__Task__
Reproduce the data shown below exactly.

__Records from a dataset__
------------

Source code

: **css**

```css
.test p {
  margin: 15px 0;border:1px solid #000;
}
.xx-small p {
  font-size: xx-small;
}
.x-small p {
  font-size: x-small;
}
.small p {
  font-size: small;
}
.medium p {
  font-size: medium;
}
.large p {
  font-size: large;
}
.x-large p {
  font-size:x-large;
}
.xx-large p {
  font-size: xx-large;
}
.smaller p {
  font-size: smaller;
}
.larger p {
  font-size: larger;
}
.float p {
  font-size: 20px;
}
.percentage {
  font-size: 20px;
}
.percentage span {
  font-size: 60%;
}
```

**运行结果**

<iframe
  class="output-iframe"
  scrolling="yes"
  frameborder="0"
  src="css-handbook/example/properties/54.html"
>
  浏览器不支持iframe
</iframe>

------------

__Answer section__
Source code

: **css**

```css
.test p {
  margin: 15px 0;border:1px solid #000;
}
.xx-small p {
  font-size: xx-small;
}
.x-small p {
  font-size: x-small;
}
.small p {
  font-size: small;
}
.medium p {
  font-size: medium;
}
.large p {
  font-size: large;
}
.x-large p {
  font-size:x-large;
}
.xx-large p {
  font-size: xx-large;
}
.smaller p {
  font-size: smaller;
}
.larger p {
  font-size: larger;
}
.float p {
  font-size: 20px;
}
.percentage {
  font-size: 20px;
}
.percentage span {
  font-size: 60%;
}
```

**运行结果**

<iframe
  class="output-iframe"
  scrolling="yes"
  frameborder="0"
  src="css-handbook/example/properties/54.html"
>
  浏览器不支持iframe
</iframe>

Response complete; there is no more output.